The Pentagon Federal Credit Union notified the New Hampshire Attorney General of the breach, and said names, addresses, social security numbers, bank and credit card information of its members were compromised, said Paul Roberts, editor of Kaspersky Lab’s ThreatPost.com site. New Hampshire law requires that all companies report all breaches that involve its residents. Massachusetts has a similar law.
At this point, the full extent of the breach is not known, but so far 514 New Hampshire residents have been affected. It’s hard to determine the magnitude, based on just one state. As Roberts pointed out, a data breach of the tour company Twin America affected around 300 New Hampshire residents but 100,000 people nationally.
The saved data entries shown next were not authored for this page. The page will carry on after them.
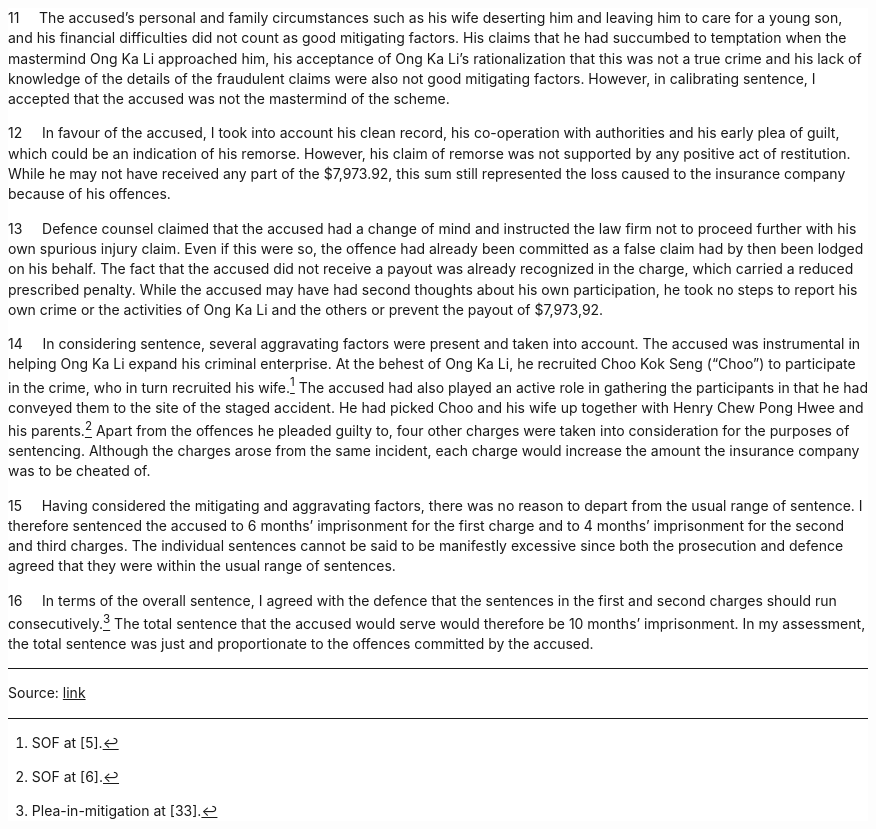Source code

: 11     The accused’s personal and family circumstances such as his wife deserting him and leaving him to care for a young son, and his financial difficulties did not count as good mitigating factors. His claims that he had succumbed to temptation when the mastermind Ong Ka Li approached him, his acceptance of Ong Ka Li’s rationalization that this was not a true crime and his lack of knowledge of the details of the fraudulent claims were also not good mitigating factors. However, in calibrating sentence, I accepted that the accused was not the mastermind of the scheme.

12     In favour of the accused, I took into account his clean record, his co-operation with authorities and his early plea of guilt, which could be an indication of his remorse. However, his claim of remorse was not supported by any positive act of restitution. While he may not have received any part of the $7,973.92, this sum still represented the loss caused to the insurance company because of his offences.

13     Defence counsel claimed that the accused had a change of mind and instructed the law firm not to proceed further with his own spurious injury claim. Even if this were so, the offence had already been committed as a false claim had by then been lodged on his behalf. The fact that the accused did not receive a payout was already recognized in the charge, which carried a reduced prescribed penalty. While the accused may have had second thoughts about his own participation, he took no steps to report his own crime or the activities of Ong Ka Li and the others or prevent the payout of $7,973,92.

14     In considering sentence, several aggravating factors were present and taken into account. The accused was instrumental in helping Ong Ka Li expand his criminal enterprise. At the behest of Ong Ka Li, he recruited Choo Kok Seng (“Choo”) to participate in the crime, who in turn recruited his wife.[^3] The accused had also played an active role in gathering the participants in that he had conveyed them to the site of the staged accident. He had picked Choo and his wife up together with Henry Chew Pong Hwee and his parents.[^4] Apart from the offences he pleaded guilty to, four other charges were taken into consideration for the purposes of sentencing. Although the charges arose from the same incident, each charge would increase the amount the insurance company was to be cheated of.

15     Having considered the mitigating and aggravating factors, there was no reason to depart from the usual range of sentence. I therefore sentenced the accused to 6 months’ imprisonment for the first charge and to 4 months’ imprisonment for the second and third charges. The individual sentences cannot be said to be manifestly excessive since both the prosecution and defence agreed that they were within the usual range of sentences.

16     In terms of the overall sentence, I agreed with the defence that the sentences in the first and second charges should run consecutively.[^5] The total sentence that the accused would serve would therefore be 10 months’ imprisonment. In my assessment, the total sentence was just and proportionate to the offences committed by the accused.

* * *

[^1]: Plea-in-mitigation at \[23\].

[^2]: _PP V Chua Eng Cheong_ (DAC 901391/2019); _PP v Junaidah Bte Abdullah_ (DAC 931674-2017 & Ors) and _PP v Shawn Foong Choong Wai_ (DAC 907171-2016 & Ors).

[^3]: SOF at \[5\].

[^4]: SOF at \[6\].

[^5]: Plea-in-mitigation at \[33\].


Source: [link](https://www.lawnet.sg:443/lawnet/web/lawnet/free-resources?p_p_id=freeresources_WAR_lawnet3baseportlet&p_p_lifecycle=1&p_p_state=normal&p_p_mode=view&_freeresources_WAR_lawnet3baseportlet_action=openContentPage&_freeresources_WAR_lawnet3baseportlet_docId=%2FJudgment%2F24202-SSP.xml)
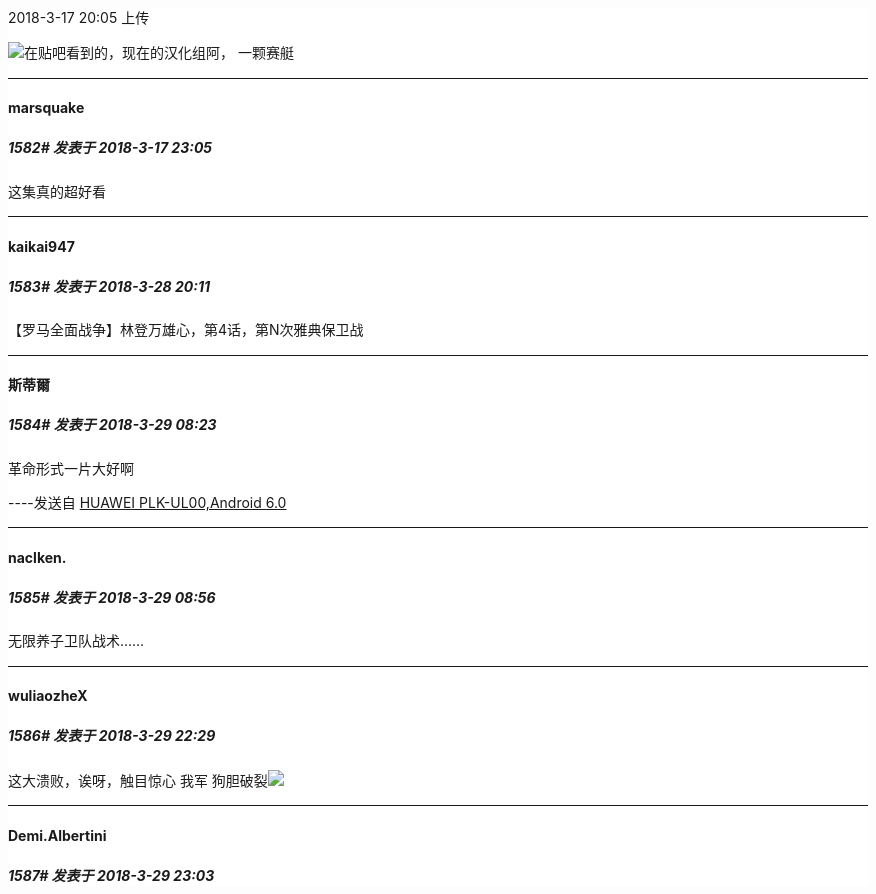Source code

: 2018-3-17 20:05 上传


<img src="https://static.saraba1st.com/image/smiley/face2017/066.png" referrerpolicy="no-referrer">在贴吧看到的，现在的汉化组阿， 一颗赛艇


-----

####  marsquake  
##### 1582#       发表于 2018-3-17 23:05


这集真的超好看


-----

####  kaikai947  
##### 1583#       发表于 2018-3-28 20:11


【罗马全面战争】林登万雄心，第4话，第N次雅典保卫战


-----

####  斯蒂爾  
##### 1584#       发表于 2018-3-29 08:23


革命形式一片大好啊


----发送自 [HUAWEI PLK-UL00,Android 6.0](http://stage1.5j4m.com/?1.29)


-----

####  naclken.  
##### 1585#       发表于 2018-3-29 08:56


无限养子卫队战术……


-----

####  wuliaozheX  
##### 1586#       发表于 2018-3-29 22:29


这大溃败，诶呀，触目惊心
我军 狗胆破裂<img src="https://static.saraba1st.com/image/smiley/face2017/068.png" referrerpolicy="no-referrer">


-----

####  Demi.Albertini  
##### 1587#       发表于 2018-3-29 23:03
The credit union discovered on Dec. 12 that someone had hacked a laptop on its network. Along with the personal information, the malware allowed attackers to see information relating to former members, joint account holders and beneficiaries. That vulnerability has been closed and steps have been taken to prevent a similar breach, according to Roberts.
“We have no indication that your information has been misused,” Roderick Mitchell, PenFed’s executive vice president of operations, wrote in a letter mailed to customers. No PINs or passwords were accessed, Mitchell wrote. Even so, PenFed has already re-issued all credit and debit cards to members whose account information was affected.
The Identity Theft Resource Center reported that data breaches in general rose 33 percent in 2010 from the previous year. A separate report from the Department of Defense found that identity theft targeting government employees and classified networks may be on the rise because it was a “low cost high gain” method to obtain sensitive or classified technology and information. Targeted “phishing e-mail messages” were among the cyber-tools being used, the report said.
PenFed serves members in the Air Force, Army, Coast Guard, Department of Homeland Security, Department of Defense, and the Veterans of Foreign Wars. With about $15 billion in assets and nearly a million members, PenFed is not just for savings, as it offers mortgages and loans and issues its own credit cards.
This isn’t the first time PenFed has been targeted. The credit union posted an alert on its Website notifying users that a person who was calling members to say their mortgages were being sold and requesting personal information was fraudulently masquerading as a PenFed underwriter.